Rather than resign your membership, why don't you try simplifying the language of your posts? Some things you might try:
Get acquainted with the period (.). Your OP has 140 words in one sentence. That's a good length for a paragraph. It's about 10 times too long for one sentence.
Write short sentences which have one subject and one verb. (Right, that's a bad practice as a habit, but you would benefit from practicing writing short sentences.) "See Spot run. Look Dick, I have two big balls. Jane is a bitch." Of course you don't want to write like that all the time. For God's sake (he has to read that stuff too) improve your writing!
Use short words whenever possible. Prefer Anglo-Saxon words over words borrowed or coined from Greek, Latin, and French. Some examples of longer, less common words: conducive, [leads to] conversely [opposite], corresponding [matching], disillusionment... Use more common words instead of less common words. (Google Ngram can tell you how common a word is.)

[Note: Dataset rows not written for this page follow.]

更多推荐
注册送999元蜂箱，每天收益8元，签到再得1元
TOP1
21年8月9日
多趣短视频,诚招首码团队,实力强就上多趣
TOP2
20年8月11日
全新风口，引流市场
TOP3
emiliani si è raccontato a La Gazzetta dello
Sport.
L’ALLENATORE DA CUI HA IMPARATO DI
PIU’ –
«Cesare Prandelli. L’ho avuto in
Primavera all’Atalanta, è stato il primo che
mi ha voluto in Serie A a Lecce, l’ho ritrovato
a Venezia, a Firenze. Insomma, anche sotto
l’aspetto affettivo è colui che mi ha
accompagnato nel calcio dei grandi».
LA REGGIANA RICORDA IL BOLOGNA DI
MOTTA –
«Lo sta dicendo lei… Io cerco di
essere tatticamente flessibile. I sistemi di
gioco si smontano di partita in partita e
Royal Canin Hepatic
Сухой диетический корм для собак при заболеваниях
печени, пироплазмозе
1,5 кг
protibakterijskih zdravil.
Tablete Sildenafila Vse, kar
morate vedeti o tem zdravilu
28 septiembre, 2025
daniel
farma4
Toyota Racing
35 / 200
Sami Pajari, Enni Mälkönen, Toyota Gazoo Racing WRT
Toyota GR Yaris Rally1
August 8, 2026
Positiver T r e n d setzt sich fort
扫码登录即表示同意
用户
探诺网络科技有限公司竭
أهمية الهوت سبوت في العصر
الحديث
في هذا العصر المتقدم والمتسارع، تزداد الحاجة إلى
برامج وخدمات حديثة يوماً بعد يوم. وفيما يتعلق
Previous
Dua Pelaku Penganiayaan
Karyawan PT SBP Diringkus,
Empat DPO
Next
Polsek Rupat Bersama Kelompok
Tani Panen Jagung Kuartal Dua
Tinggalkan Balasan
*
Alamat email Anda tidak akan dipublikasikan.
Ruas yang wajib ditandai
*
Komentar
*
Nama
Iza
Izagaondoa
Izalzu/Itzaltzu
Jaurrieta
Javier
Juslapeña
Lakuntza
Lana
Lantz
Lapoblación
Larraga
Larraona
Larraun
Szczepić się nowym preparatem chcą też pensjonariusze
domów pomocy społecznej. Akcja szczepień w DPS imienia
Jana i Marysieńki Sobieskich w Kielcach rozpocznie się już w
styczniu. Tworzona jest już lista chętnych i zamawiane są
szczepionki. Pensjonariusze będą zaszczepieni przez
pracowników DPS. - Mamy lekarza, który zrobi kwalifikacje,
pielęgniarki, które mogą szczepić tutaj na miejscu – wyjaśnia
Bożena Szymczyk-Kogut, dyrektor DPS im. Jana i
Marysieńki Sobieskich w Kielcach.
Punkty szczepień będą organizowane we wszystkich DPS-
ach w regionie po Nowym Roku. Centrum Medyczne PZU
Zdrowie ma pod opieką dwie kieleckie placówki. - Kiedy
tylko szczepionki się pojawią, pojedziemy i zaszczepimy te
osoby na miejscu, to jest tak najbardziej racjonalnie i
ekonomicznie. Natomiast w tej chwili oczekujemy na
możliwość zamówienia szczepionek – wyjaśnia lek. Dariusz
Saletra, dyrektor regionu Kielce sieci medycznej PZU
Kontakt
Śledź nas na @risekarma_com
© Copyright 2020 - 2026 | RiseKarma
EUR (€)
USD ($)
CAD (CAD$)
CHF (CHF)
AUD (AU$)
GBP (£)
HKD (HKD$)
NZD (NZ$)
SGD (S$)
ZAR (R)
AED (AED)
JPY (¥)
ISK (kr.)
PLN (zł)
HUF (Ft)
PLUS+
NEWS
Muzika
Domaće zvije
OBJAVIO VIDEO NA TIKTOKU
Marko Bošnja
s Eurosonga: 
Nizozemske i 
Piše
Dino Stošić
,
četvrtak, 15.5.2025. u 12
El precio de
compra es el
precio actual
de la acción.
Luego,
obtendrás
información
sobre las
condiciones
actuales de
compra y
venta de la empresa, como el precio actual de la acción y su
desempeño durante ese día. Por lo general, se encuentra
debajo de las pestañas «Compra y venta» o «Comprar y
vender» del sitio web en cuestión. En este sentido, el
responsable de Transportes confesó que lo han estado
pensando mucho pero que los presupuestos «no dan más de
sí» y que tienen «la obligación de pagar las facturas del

Sure, most people here are well educated. But want to know a secret? Even educated people prefer to read easier text than harder text.
Use proper grammatical construction--no sentence fragments, no run on sentences. Limit the number of clauses within a sentence
Simplify, simplify, simplify.
Here, look at this sentence (It's yours). How could it be made simpler, easier to read, and easier to understand?
"Wonder why it unfortunately tends to be the case that the more benign an individual’s personal situation the typically more conducive it then tends to be towards encouraging a naive and illusory concept of reality within them - " 37 words
Start with a subject. That would be you.
"I wonder why more benign situations tend to encourage a naive concept of reality in people. 16
Less than half as long. You seem to want to say everything in 1 sentence. It's OK in America to use several sentences to convey a thought. Yes, it's unfortunate; yes, it's both naive and illusory.
I used to write like you. A college teacher was handing tests back and said that I should be writing for the IRS (not a compliment). Another teacher told me to get acquainted with the semicolon. I liked writing that way. But later on, (25 years later) I finally figured out how to write simply. It's not painful to leave all that verbiage behind.